Hugo Chávez não foi o único a fazer declarações extravagantes na recente reunião de cúpula do Mercosul. O mesmo ocorreu com o presidente Lula e seu chanceler.
Lula falou que “nunca existiu um clima político tão favorável para a nossa integração”, mas pode ocorrer exatamente o oposto do que ele disse: o Mercosul se tornar irrelevante. O chanceler condenou o “economicismo” e invocou a União Européia (UE) para justificar o ingresso da Venezuela por critérios políticos, afirmando que a geopolítica deu o tom na UE, uma meia-verdade.
O projeto de criação da UE amadureceu longamente. O pacifista Victor Hugo foi um dos primeiros a defendê-lo, em 1851. Ao fim da Primeira Guerra, a idéia já era proposta por governantes europeus. Depois da catástrofe da Segunda Guerra, a integração européia começou a vingar.
Em maio de 1948, líderes políticos reunidos em Haia no Congresso da Europa, incluindo Winston Churchill, resolveram que seus países deveriam ceder parte de sua soberania para viabilizar a integração. Anteviam a criação de organizações supranacionais para estabelecer normas aplicáveis a todos. Chávez provavelmente rejeitaria tal decisão.
A integração visava ao crescimento econômico, à segurança militar e à reconciliação duradoura entre a França e a Alemanha, que se haviam enfrentando em três guerras sangrentas nos séculos 19 e 20. O primeiro passo foi o Tratado de Paris (1951), pelo qual seis países - Alemanha Ocidental, Bélgica, França, Holanda, Itália e Luxemburgo - formaram a Comunidade Européia do Carvão e do Aço.
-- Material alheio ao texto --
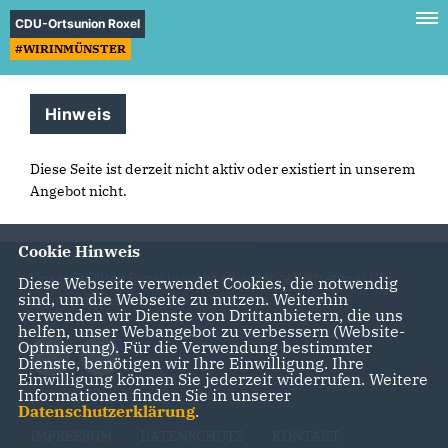
CDU-Ortsunion Roxel
#WIRINMÜNSTER
Hinweis
Diese Seite ist derzeit nicht aktiv oder existiert in unserem
Angebot nicht.
Cookie Hinweis
Unser Stadtteil Roxel braucht eine starke Vertretung! Wir
Diese Webseite verwendet Cookies, die notwendig
sind, um die Webseite zu nutzen. Weiterhin
kümmern uns darum!
verwenden wir Dienste von Drittanbietern, die uns
helfen, unser Webangebot zu verbessern (Website-
Optmierung). Für die Verwendung bestimmter
Dienste, benötigen wir Ihre Einwilligung. Ihre
Einwilligung können Sie jederzeit widerrufen. Weitere
Informationen finden Sie in unserer
Datenschutzerklärung
.
IMPRESSUM
DATENSCHUTZ
KONTAKT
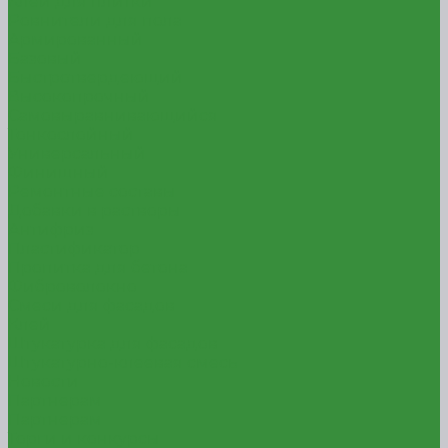
Клей для плитки
Ровнители для пола
Армированный
Базовый
Быстротвердеющий
Высокопрочный
Самовыравнивающийся
Тонкослойный
Универсальный
Финишный
Ремонтные составы
Добавки в растворы
Антифриз
Пластификатор
Пропитка для бетона
Фиброволокно
Смеси для фасадов
Клей
Штукатурка для фасадов
Штукатурно-клеевая смесь
Новости
Партнерам
Партнерам
Торги и конкурсы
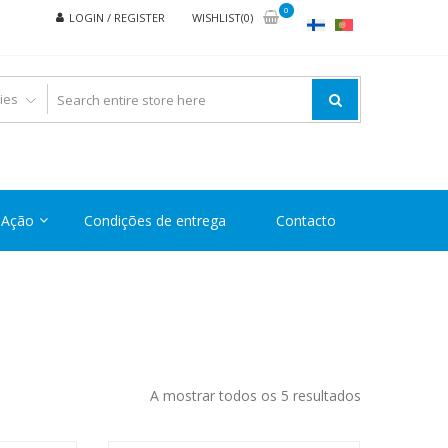
0
LOGIN / REGISTER
WISHLIST(0)
Ação
Condições de entrega
Contacto
Ordenado
A mostrar todos os 5 resultados
por
preço:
Em seguida veio o Tratado de Roma (1957), assinado pelos mesmos países. Criou-se a Comunidade Econômica Européia (CEE), a qual se ampliou ao longo dos anos. No início dos anos 90 eram 15 os seus membros. O processo se intensificou com a harmonização crescente das instituições européias. Todos adotaram o mesmo sistema tributário. Nos anos 70 passaram a coordenar suas políticas macroeconômicas, incluindo mecanismos de sincronização das taxas de câmbio.
A construção do espaço econômico comum se acelerou com a padronização de políticas públicas. Regras comuns se aplicaram aos múltiplos aspectos da vida econômica e social, de transportes a pesos e medidas. Nasceram o Parlamento Europeu e a Corte Européia de Justiça. A defesa da concorrência foi atribuída a um órgão supranacional.
Esse processo culminou no Tratado de Maastricht (1992), que estabeleceu a UE. A integração econômica atingiu o ápice com a criação da moeda única, o euro, e o Banco Central Europeu, supranacional e independente. Em 2002, deu-se o passo mais ousado, rumo à possível união política: o estabelecimento da Convenção sobre o Futuro da Europa com o encargo de elaborar uma constituição (ainda não aprovada) para a UE, então ampliada para 25 membros (hoje 27) com a entrada de países ex-comunistas.
Como se vê, na União Européia prevaleceram visões geopolíticas muito fortes, enquanto no Mercosul as razões econômicas parecem estar mais presentes. Na Europa, seus líderes fundadores estavam determinados a criar um bloco para se contrapor à ameaça que vinha da União Soviética e a eliminar o risco de outra guerra mundial. Apesar disso, ao contrário do que disse o chanceler, nenhum país se tornou membro da forma como a Venezuela entrou no Mercosul.
De fato, todos os novos membros se submeteram a complexas negociações e a um longo processo de convergência para compatibilizar suas instituições aos requerimentos econômicos, sociais e políticos da comunidade. Esse processo contribuiu para que a Espanha, Portugal e a Grécia acelerassem o caminho para a democracia.
Diferentemente do que disse Lula, a ideologia de Chávez e seu “socialismo do século 21” são incompatíveis com o Mercosul. Como ocorre na UE, a integração exige a combinação de economia de mercado e democracia.
A Venezuela não tem uma nem outra. Entre os retrocessos institucionais de Chávez está a futura eliminação da independência do banco central venezuelano, o que impediria eventual criação da moeda única na região.
Na verdade, não há ginástica retórica que justifique a maneira como a Venezuela se integrou ao Mercosul. Foi um erro crasso. Muito provavelmente, Chavez bloqueará acordos comerciais com os EUA e a Europa. Era importante integrar a Venezuela, mas não assim.